By Masayuki Kitano
TOKYO, April 23 (Reuters) - The euro held near a record high
against the dollar on Wednesday due to its yield advantage,
while the Australian dollar climbed to a 24-year peak versus the
U.S. currency on data showing a jump in core inflation in
Australia.
While the euro trimmed some gains after climbing above
$1.6000 on Tuesday for the first time since its 1999 inception,
it seemed poised to rise further given the outlook for U.S. and
euro zone interest rates, traders said.
"While the euro might not rise rapidly, it will probably
stay on a solid footing," said the head of foreign exchange
sales for a U.S. investment bank in Tokyo.
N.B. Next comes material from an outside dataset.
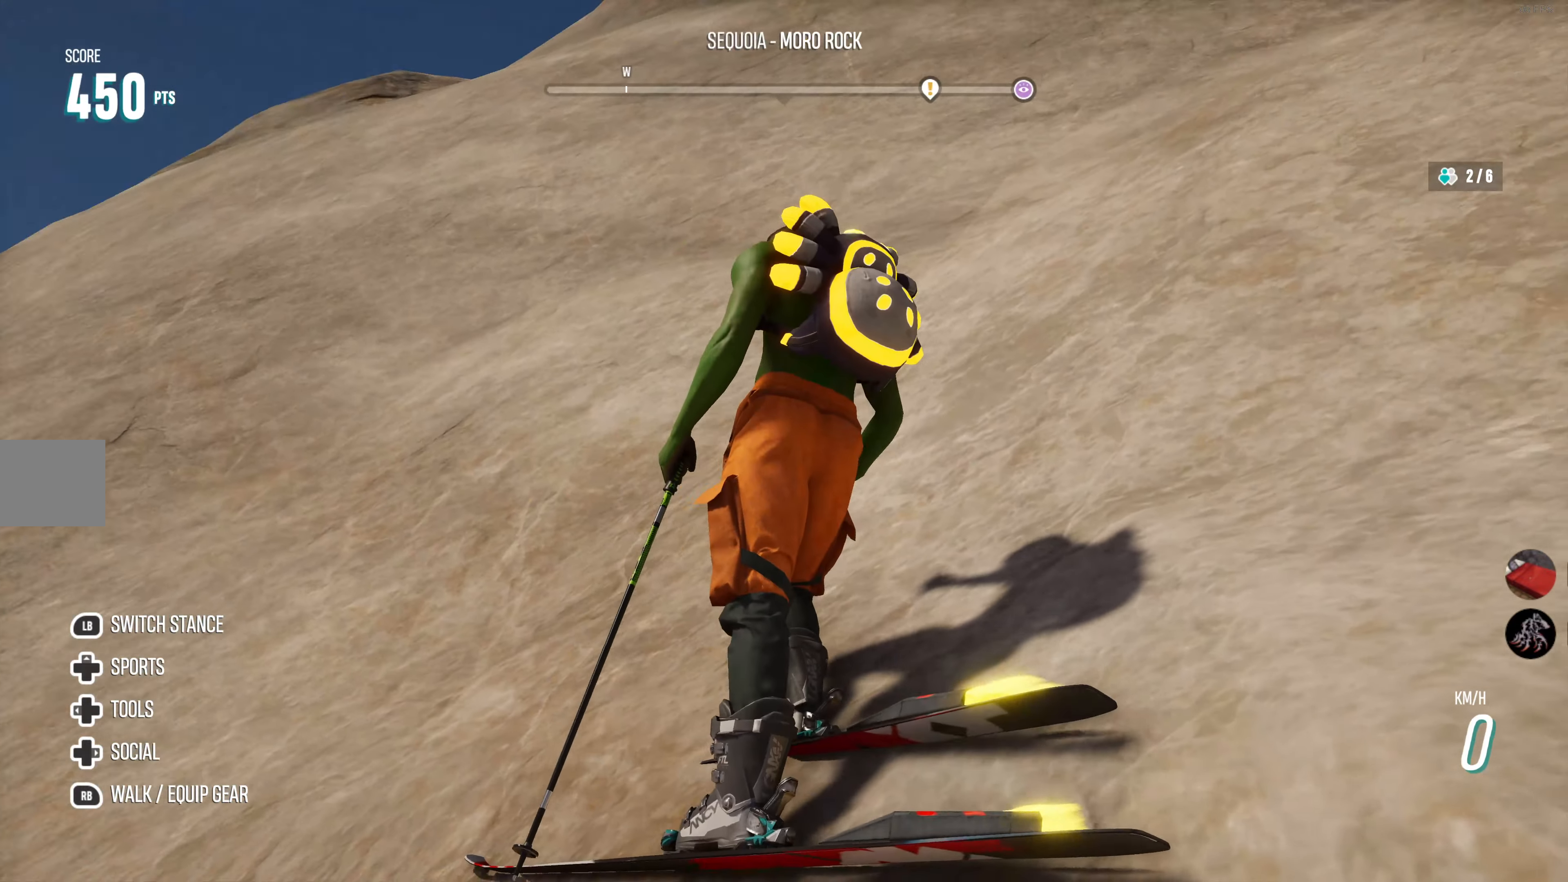
{"buttons": ["R2"], "left_stick": "center", "right_stick": "center", "events": [[67, "R2", "down"], [133, "L2", "up"]]}
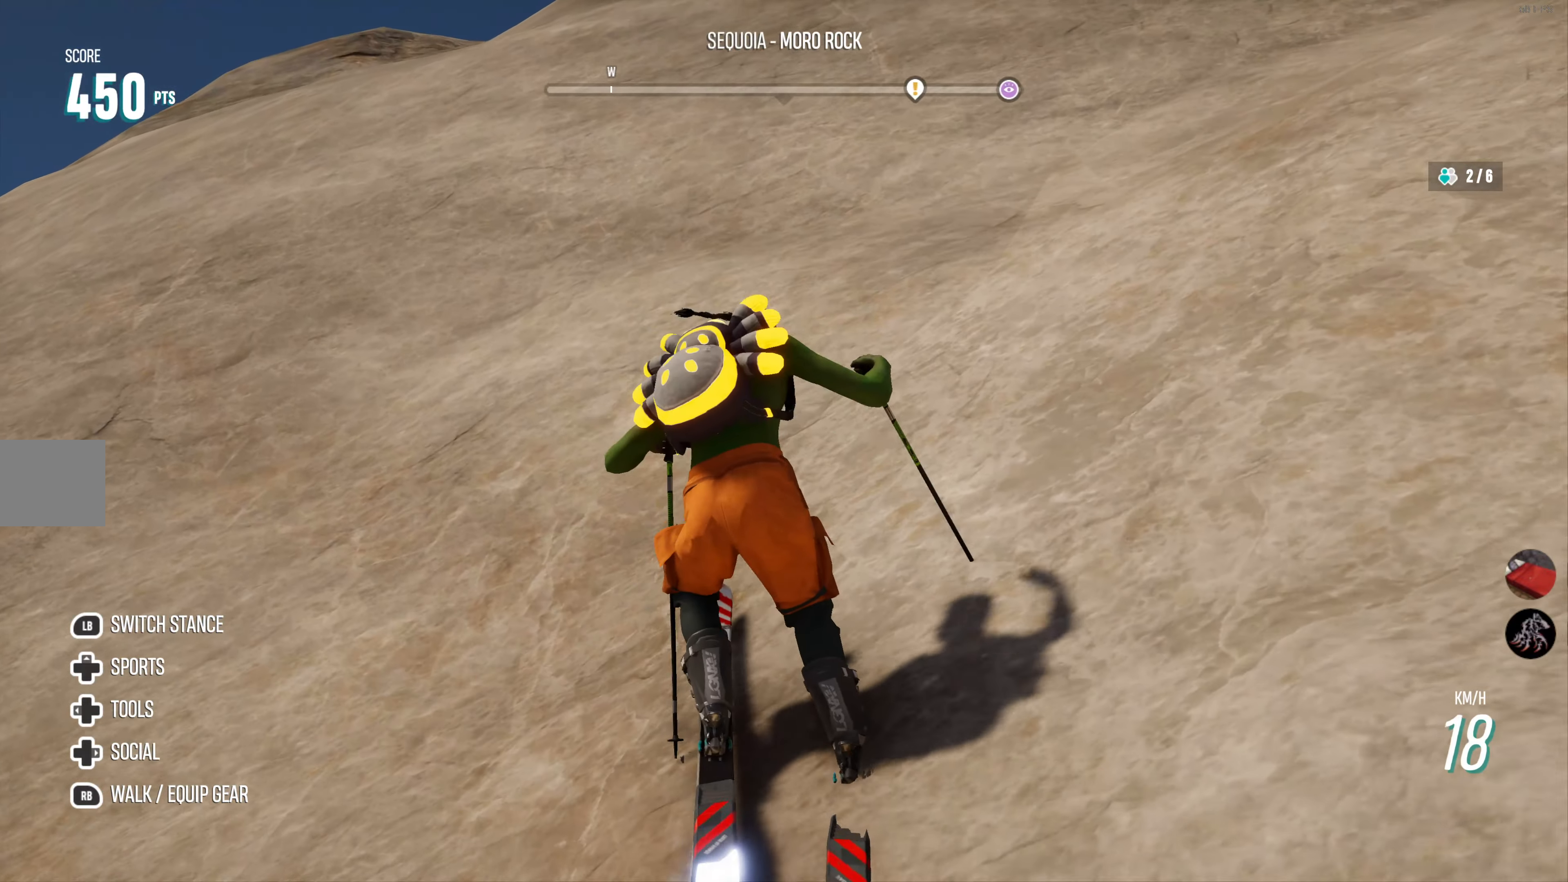
{"buttons": ["R2"], "left_stick": "center", "right_stick": "down", "events": [[467, "right_stick", "down"]]}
"The market's theme is inflation. Currencies of countries
that have expressed concerns about inflation are being bought
while currencies of countries that will likely have a hard time
raising interest rates have been weak," he said.
The euro was steady at $1.5995 <EUR=> after rising to
$1.6002, just short of an all-time peak of $1.6020 hit on
electronic trading platform EBS on Tuesday.
The euro was also holding at 164.80 yen <EURJPY=R>, hovering
near a four-month high of 164.94 yen hit on EBS on Tuesday.
The dollar held steady near 103.00 yen <JPY=>, having pulled
back from a seven-week high of 104.66 yen hit late last week.
The Australian dollar climbed to a 24-year high of $0.9517
<AUD=D4> after data showed that core inflation in Australia
accelerated to its fastest pace in nearly 17 years last quarter.
The rise in core inflation was higher than many had expected
and suggested that Australian interest rates would remain at a
12-year high of 7.25 percent for some time. []
Traders said there was limited reaction to a Wall Street
Journal report that quoted European Central Bank Governing
Council member Christian Noyer as saying that markets had read
too much into his comments on interest rates on Tuesday.
[]
EURO'S YIELD ADVANTAGE
The euro's rally on Tuesday had been stoked by remarks by
European Central Bank officials, including Noyer's comments in
an interview with French radio network RTL, that stirred talk
that the ECB's next move may be to raise interest rates.
But Noyer later said markets had misinterpreted his remarks
as a hint on the direction in which interest rates might move,
the WSJ reported in its online edition.
"I would never engage in a discussion about the future path
of interest rates, simply because nobody knows. It would be
dangerous to make predictions in either direction," the WSJ
quoted Noyer as saying.
The European Central Bank is expected to keep interest rates
on hold at 4.0 percent for a while, in contrast to the U.S.
Federal Reserve, which is expected to lower interest rates from
the current 2.25 percent later this month. <FEDWATCH>.
The euro has also been supported by the recent jump in crude
oil prices, which hit a record high on Tuesday <CLc1>,
underscoring market expectations that the ECB would need to stay
vigilant on inflationary pressures.
"As long as the trend of rising oil prices stays, the euro
looks set to go further up, given that the surge in oil could
further hurt the U.S. economy and therefore the dollar," said
Hideaki Inoue, chief manager of forex trading at Mitsubishi UFJ
Trust Bank.
One caveat is possible jawboning by euro zone officials
against the euro's rise, traders said.
"There is the question of how much European authorities will
be willing to accept," said the head of foreign exchange sales
for a U.S. investment bank, referring to the euro's strength,
adding that this point bears watching given the differences in
economic fundamentals among countries within the euro zone.